Everbright Securities’ main points are as follows:
Event
The company released its 2025 annual report. In 2025, it achieved total revenue of 70.074 billion yuan, a year-on-year increase of 9.15%, and net profit attributable to the parent was 1.798 billion yuan, down 27.09% year-on-year.
Steady revenue growth in 2025, but overseas subcontracting projects dragged performance
In 2025, China’s energy and chemical industry underwent transformation and structural adjustment, advancing towards higher-end and more refined development. Projects such as oil refining and specialized oil projects accelerated, and demand for high-end chemical materials continued to grow, solidifying the company’s domestic business foundation. Relying on resource and capital advantages, the Middle East Gulf region maintained expansion in oil, gas, and downstream refining capacity, creating global market opportunities. In 2025, the company’s revenue increased by 9.15% year-on-year, but net profit attributable to the parent decreased by 27.09%. Gross profit margin was 7.4%, down 0.9 percentage points. Projects signed in 2020-2021 for overseas subcontracting dragged down overall gross margin and net profit. The progress and benefits of contracts such as the sulfur recovery unit in Saudi Arabia’s Marjan oil and gas expansion project P10 package and the Saudi Berri oilfield oil and gas processing project fell short of expectations. As a result, the company’s construction segment’s gross profit in 2025 was 2 billion yuan, down 1.1 billion yuan, with a gross margin of 0.8%, down 4 percentage points year-on-year.
Steady growth in new contracts signed, with an increased proportion of contracts within Sinopec Group
In 2025, the company signed new domestic contracts worth 63.2 billion yuan, up 2%, and new overseas contracts worth 38 billion yuan, down 1.3%. Overseas contracts accounted for 38% of new contracts. As Sinopec’s transformation projects such as Luoyang Ethylene and Maoming Ethylene launched successively, new contracts from Sinopec Group and its contacts totaled 55.4 billion yuan, accounting for 55%, a 46% increase year-on-year. New contracts from external markets totaled 45.8 billion yuan, down 27%, with an increased internal contract proportion.
New opportunities in domestic and international markets; company’s strengthened market expansion expected to benefit fully
Domestically, China is accelerating the construction of a modern industrial system, and high-quality development of the petrochemical industry is progressing steadily.
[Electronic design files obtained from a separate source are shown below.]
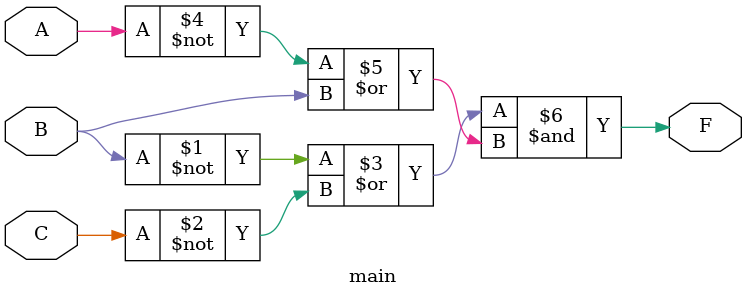
<source format=v>
module main (F, A, B, C); // Определение модуля main с выходом F и входами A, B, C.
    input A, B, C; // Объявление входных сигналов A, B и C.
    output F; // Объявление выходного сигнала F.

    // Присвоение выходу F результата логического выражения:
    // 1. Логическое ИЛИ (OR) между инверсными значениями B и C (~B | ~C).
    // 2. Логическое ИЛИ (OR) между инверсным значением A и B (~A | B).
    // Эти два результата объединяются с помощью логического И (AND).
    assign F = ((~B | ~C) & (~A | B));

endmodule
</source>
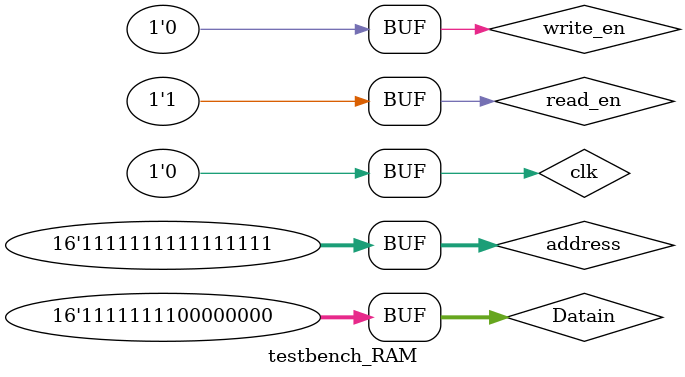
<source format=v>
`timescale 1us/10ns

module testbench_RAM();

reg clk;            
reg [15:0] address;
reg read_en; 
reg write_en;
wire [15:0] DataOut;
reg [15:0] Datain;

ram_module dut(.ADDBUS(address),.DATAIN(Datain), .DATAOUT(DataOut),.clk(clk),.WR(write_en), .RD(read_en));

always // CLOCK
	begin
		clk = 1; #50; clk = 0; #50;
	end

initial begin

#50
address = 16'h0000; Datain = 16'h00FF; read_en = 0;  write_en = 1; #100;
address = 16'h0001; Datain = 16'hFF00; read_en = 0;  write_en = 1; #100;
address = 16'h0001; read_en = 1;  write_en = 0; #100;
address = 16'h0000; read_en = 1;  write_en = 0; #100;

address = 16'hFFFF; Datain = 16'h00FF; read_en = 0;  write_en = 1; #100;
address = 16'hFFFE; Datain = 16'hFF00; read_en = 0;  write_en = 1; #100;
address = 16'hFFFE; read_en = 1;  write_en = 0; #100;
address = 16'hFFFF; read_en = 1;  write_en = 0;

end
endmodule
</source>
Large refining and chemical bases are rapidly advancing, downstream petrochemical industries are expanding, and investments in high-end new materials projects are increasing. Policies related to energy saving, carbon reduction, process optimization, and equipment upgrades have been introduced, bringing more opportunities for the company’s core business. Internationally, the Middle East has seen active capital expenditure exceeding $100 billion, with refining and chemical production capacity in oil-producing countries increasing year by year. Sinopec Group deepens cooperation along the Belt and Road, benefiting from platform advantages, with broad prospects for order acquisition in the Middle East. The company is strengthening market development, and as new contracts are steadily signed domestically and abroad, its business is expected to grow rapidly.
Risk warning: Fluctuations in the refining and chemical industry cycle, project delays, overseas market risks.